The basic equation to do the calcs is simple :

dP = rho. g . dz (where dP is change in pressure as you go down a mine from earth’s surface to the center)

where

P= pressure at a given depth

z = depth from the surface of the earth

rho = density of air at a given depth (function of temperature assuming ideal gas)

g = acceleration due to gravity at a given depth (changes with depth and is 0 at the center of the earth)

You can use the relationship between g and z to integrate the above :

Density of air changes with temperature. You can assume that the earth is at the same temperature at all depths (bad assumption) and can replace

rho = PM/RT, where P = Pressure at depth z, M = molecular weight of Air, R = Universal Gas Constant and T is Air temperature

NM didn’t read the whole post.

This is not a good assumption. I am not a physicist, but you have to use the equations in this link “6.3 THE CENTRAL TEMPERATURE OF THE SUN”

Basically you need pressure and weight of the column of gas to match up.

Sorry, forgot to attach link and missed the edit window.

https://www.astronomy.ohio-state.edu/weinberg.21/Intro/lec6.html

Isn’t this essentially what happens on Jupiter, Saturn, etc. to some extent? Just a little cooler.

They show four steps:

(1) Divide the sun into an inner half and an outer half. We’ll demand that the pressure in the inner half support the weight of the outer half.

(2) Estimate the weight of the outer half from Newton’s law of gravity.

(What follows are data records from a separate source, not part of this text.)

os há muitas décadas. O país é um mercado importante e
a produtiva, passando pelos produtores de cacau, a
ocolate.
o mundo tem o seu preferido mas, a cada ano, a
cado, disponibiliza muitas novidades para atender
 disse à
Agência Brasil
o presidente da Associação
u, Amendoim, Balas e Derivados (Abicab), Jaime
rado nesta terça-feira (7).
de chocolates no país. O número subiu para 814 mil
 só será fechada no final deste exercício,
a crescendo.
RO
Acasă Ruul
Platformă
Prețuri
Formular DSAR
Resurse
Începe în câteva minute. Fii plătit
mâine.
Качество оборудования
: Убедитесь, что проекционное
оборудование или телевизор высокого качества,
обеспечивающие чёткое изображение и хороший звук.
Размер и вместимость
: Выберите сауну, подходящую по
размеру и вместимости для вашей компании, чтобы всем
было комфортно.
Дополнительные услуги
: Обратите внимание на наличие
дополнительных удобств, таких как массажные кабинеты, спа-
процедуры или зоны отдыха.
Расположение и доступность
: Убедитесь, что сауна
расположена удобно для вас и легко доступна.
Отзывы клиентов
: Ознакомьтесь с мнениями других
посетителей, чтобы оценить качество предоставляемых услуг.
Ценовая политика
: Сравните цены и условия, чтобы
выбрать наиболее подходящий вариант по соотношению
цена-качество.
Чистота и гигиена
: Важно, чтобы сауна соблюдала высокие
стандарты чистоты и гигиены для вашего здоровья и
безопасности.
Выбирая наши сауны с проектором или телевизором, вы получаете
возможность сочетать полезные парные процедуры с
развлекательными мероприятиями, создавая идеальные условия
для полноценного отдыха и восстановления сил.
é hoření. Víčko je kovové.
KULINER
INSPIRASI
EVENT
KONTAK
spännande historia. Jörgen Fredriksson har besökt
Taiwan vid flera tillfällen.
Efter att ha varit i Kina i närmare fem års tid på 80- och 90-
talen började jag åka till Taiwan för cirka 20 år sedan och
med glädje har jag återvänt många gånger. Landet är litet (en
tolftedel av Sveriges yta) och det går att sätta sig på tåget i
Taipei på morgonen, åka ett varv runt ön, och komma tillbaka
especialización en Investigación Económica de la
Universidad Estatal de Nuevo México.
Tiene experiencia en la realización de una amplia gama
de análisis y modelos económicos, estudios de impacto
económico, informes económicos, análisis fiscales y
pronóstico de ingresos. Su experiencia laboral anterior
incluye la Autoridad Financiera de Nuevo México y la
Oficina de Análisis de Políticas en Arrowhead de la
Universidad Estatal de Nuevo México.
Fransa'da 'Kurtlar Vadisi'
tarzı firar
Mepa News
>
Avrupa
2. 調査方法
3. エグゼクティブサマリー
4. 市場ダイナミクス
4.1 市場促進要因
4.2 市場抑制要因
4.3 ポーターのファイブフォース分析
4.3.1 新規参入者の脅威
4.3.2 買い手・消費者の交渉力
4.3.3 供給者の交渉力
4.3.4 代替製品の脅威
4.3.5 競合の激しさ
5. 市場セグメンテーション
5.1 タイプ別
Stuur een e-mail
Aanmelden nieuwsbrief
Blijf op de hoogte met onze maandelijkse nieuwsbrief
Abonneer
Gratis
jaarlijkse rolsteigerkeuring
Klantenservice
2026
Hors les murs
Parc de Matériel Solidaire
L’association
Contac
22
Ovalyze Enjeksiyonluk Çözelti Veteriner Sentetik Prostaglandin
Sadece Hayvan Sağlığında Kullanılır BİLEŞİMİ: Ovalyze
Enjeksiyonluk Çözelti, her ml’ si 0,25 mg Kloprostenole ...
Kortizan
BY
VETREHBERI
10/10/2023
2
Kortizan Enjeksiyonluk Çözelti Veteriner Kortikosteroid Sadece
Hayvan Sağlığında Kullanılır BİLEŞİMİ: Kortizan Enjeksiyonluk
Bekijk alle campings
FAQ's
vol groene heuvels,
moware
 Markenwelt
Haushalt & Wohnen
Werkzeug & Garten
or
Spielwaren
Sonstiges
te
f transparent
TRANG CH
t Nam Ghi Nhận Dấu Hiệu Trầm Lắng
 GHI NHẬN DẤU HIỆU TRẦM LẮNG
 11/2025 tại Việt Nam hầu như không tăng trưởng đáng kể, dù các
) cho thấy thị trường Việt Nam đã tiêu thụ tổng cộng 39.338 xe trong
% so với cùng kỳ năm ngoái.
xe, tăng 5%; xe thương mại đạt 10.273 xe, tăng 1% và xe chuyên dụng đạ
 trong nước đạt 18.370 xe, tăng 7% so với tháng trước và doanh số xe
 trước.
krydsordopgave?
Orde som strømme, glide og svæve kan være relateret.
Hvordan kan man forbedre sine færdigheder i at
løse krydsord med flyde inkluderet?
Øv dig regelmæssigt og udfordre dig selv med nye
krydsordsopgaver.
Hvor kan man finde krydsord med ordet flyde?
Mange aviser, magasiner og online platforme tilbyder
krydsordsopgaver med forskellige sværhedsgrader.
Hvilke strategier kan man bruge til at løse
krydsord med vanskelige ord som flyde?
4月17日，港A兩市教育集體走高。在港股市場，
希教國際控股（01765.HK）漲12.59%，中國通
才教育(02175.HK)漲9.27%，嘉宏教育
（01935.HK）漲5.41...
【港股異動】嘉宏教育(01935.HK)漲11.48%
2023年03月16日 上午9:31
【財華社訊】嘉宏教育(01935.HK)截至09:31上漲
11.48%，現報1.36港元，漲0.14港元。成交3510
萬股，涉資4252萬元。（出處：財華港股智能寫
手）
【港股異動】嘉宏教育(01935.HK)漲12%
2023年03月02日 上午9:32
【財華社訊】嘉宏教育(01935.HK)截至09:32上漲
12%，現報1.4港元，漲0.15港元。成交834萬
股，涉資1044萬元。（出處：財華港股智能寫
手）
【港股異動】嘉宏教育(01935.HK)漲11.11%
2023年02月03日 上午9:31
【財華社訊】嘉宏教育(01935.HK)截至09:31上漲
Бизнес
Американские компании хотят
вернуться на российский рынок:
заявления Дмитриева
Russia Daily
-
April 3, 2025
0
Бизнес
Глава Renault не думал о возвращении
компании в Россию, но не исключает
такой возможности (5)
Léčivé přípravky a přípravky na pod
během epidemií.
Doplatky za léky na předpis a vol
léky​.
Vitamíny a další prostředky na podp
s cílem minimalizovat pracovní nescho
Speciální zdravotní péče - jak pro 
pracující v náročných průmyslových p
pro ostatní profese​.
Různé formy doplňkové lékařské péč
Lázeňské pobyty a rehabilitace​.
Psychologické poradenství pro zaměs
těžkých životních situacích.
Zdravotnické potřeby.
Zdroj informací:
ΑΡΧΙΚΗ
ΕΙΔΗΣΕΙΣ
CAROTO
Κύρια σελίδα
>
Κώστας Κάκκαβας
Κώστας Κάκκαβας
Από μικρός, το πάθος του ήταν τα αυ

(3) The gas pressure in the inner half depends on the density of atoms and on the temperature. We estimate the density by dividing the number of atoms in the sun by the volume of the sun.

(4) Finally, we find the temperature that is needed to provide the necessary pressure.

In their step #3, they estimate the density based on how many atoms are available in the sun. That gives them their starting point. Our starting point is that earth’s sea-level atmospheric pressure is known to be 14.7 psi, and then we work our way down from there. We can assign whatever temperature we want to any section of the fluid column we choose. I picked 68F because I installed a cooling system in my borehole to maintain that temperature. Also because it makes the math easier. You certainly could use the expected temperature of the earth at any particular depth if you wanted to, but it’s not necessary.

Agree with that. You are right.

Well that just made my day in a good way. Like the spherical rigid cow.

But even if you assume a constant temperature, the ideal gas law is no longer valid at higher pressures, so the expressions break down.

One way I like to picture the “the pressure at the center can’t be zero” argument is thusly*:

Scenario 1: The kinetic energy situation. Take the usual idealized situation of a hole all the way thru the Earth from one side, thru the center and out the other. Imagine dropping two rocks into the holes from each end. They zip towards the center and go “Bang!” against each other at the center. Note if you drop only one rock and there’s no air pressure (idealized piled up on idealized) then the rock will zip thru the center up to the other whole, turn around and repeat.

Scenario 2: The potential energy situation. Imagine the rocks at the openings connected by a long, long rod (if you want to continue the idealization, let the rod have negligible mass and arbitrary stiffness). The two rocks are pushing against each other via the rod. A pressure gauge inserted into the rod at the center will register the two rocks’ masses pushing the rod in.

With air there’s just a zillion tiny rocks and instead of a rod they are pushing against each other.

* I apologize profusely for the “thusly”.

Air or no air, I think it is widely known that the pressure at the center is so great that the inner core is solid, despite the great heat.